#### [Given material]

● ● ●

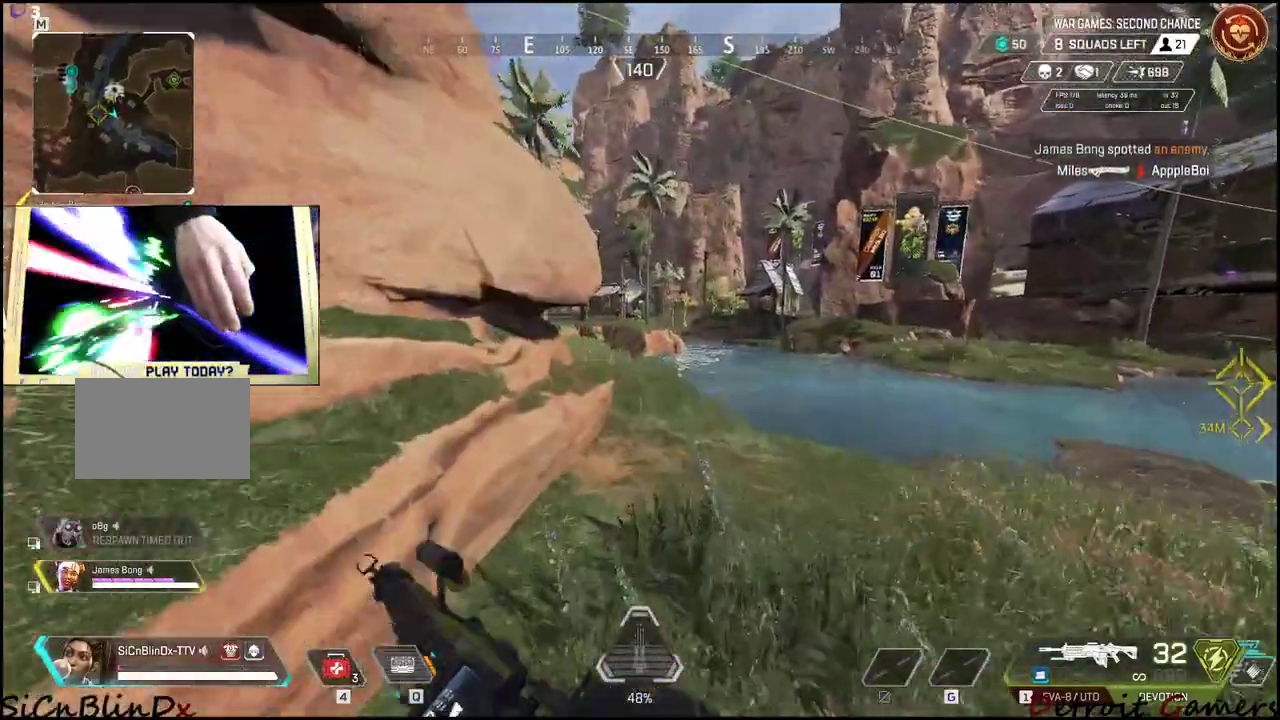
{"keys": ["w"], "events": []}
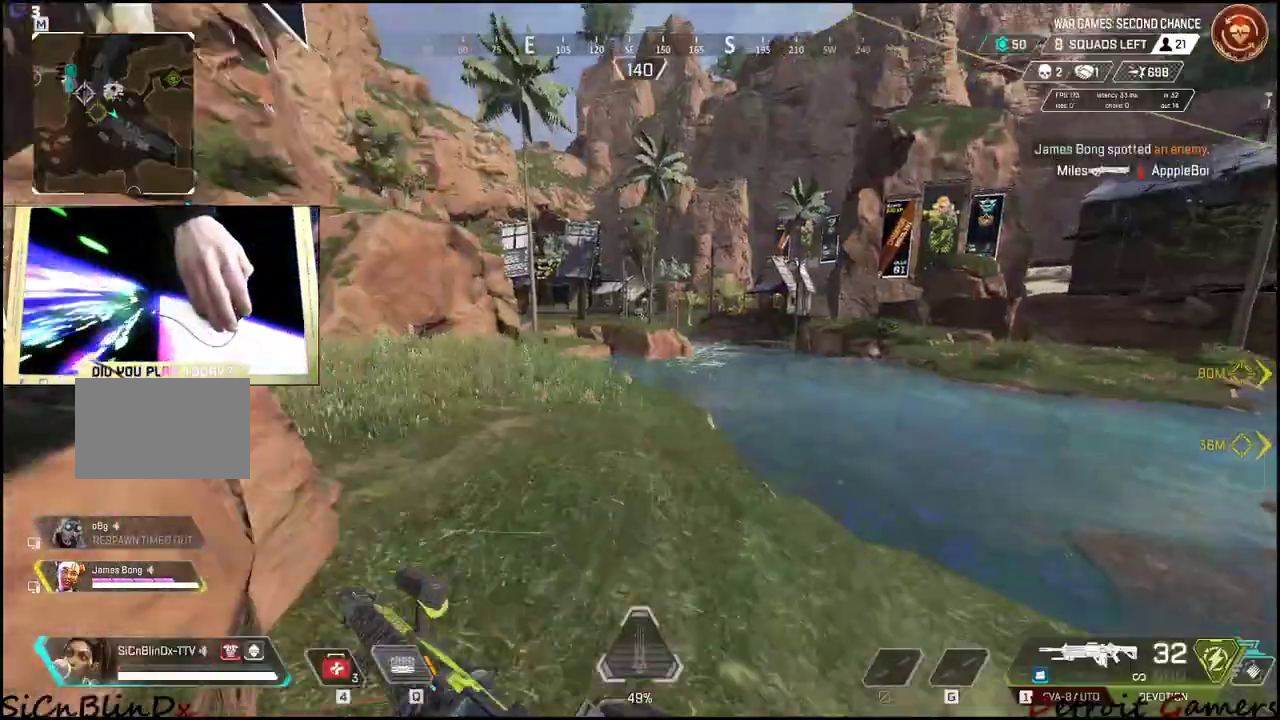
{"keys": ["shift", "w"], "events": [[233, "shift", "down"]]}
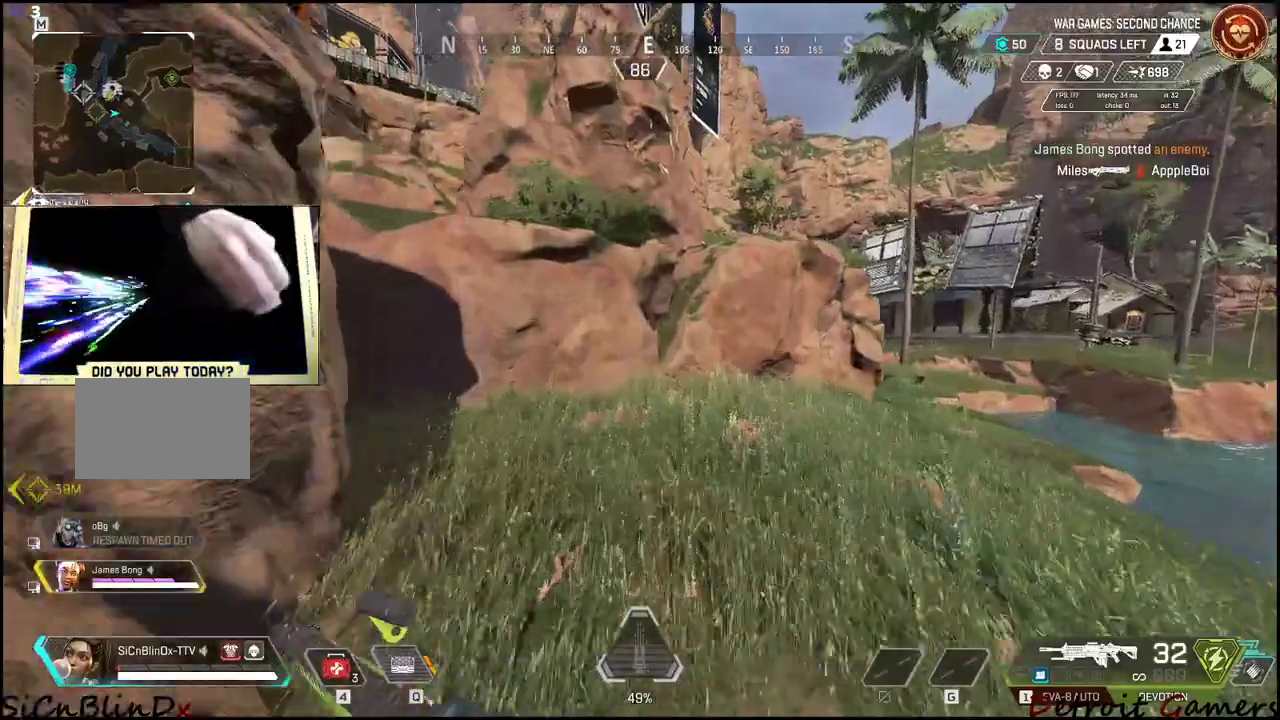
{"keys": ["d", "shift", "w"], "events": [[400, "d", "down"]]}
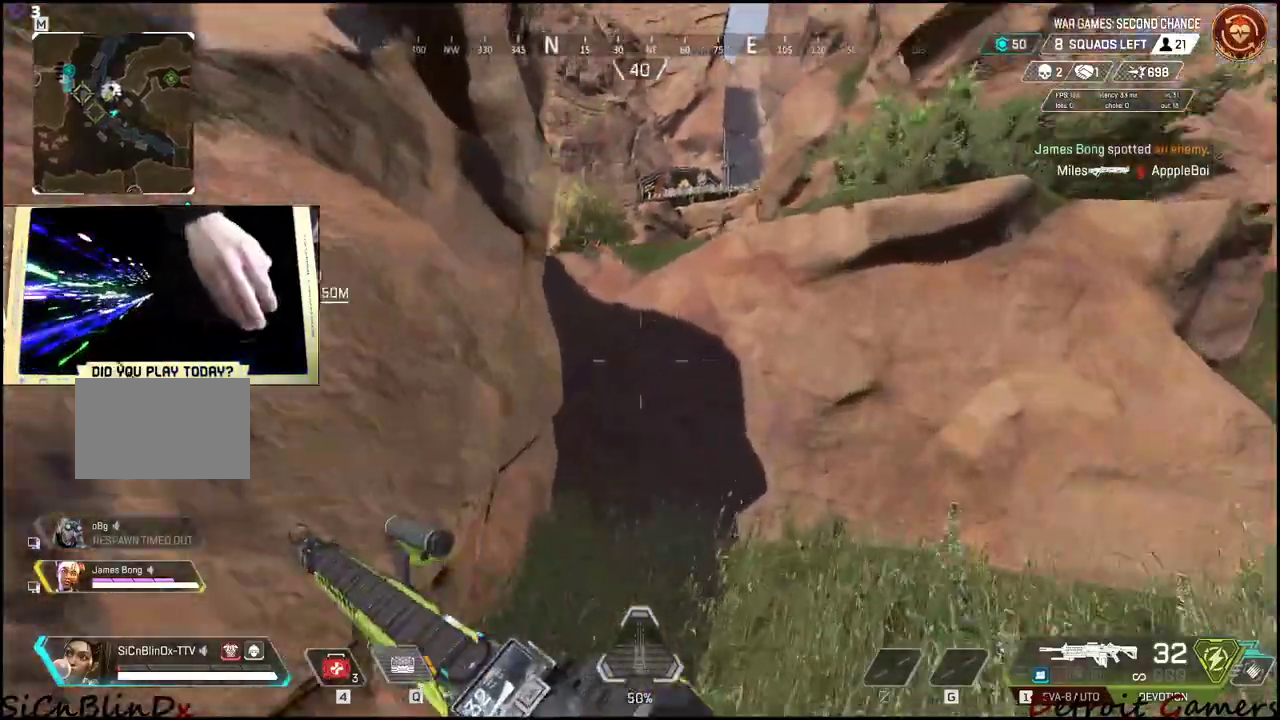
{"keys": ["d"], "events": [[83, "d", "up"], [166, "shift", "up"], [216, "w", "up"], [316, "space", "down"], [433, "d", "down"], [500, "space", "up"]]}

● ● ●

#### [What the task requires]
Repeat the data exactly as given. Keep every picture out of the copy.

#### [Written answer]
{"keys": ["w"], "events": []}
{"keys": ["shift", "w"], "events": [[233, "shift", "down"]]}
{"keys": ["d", "shift", "w"], "events": [[400, "d", "down"]]}
{"keys": ["d"], "events": [[83, "d", "up"], [166, "shift", "up"], [216, "w", "up"], [316, "space", "down"], [433, "d", "down"], [500, "space", "up"]]}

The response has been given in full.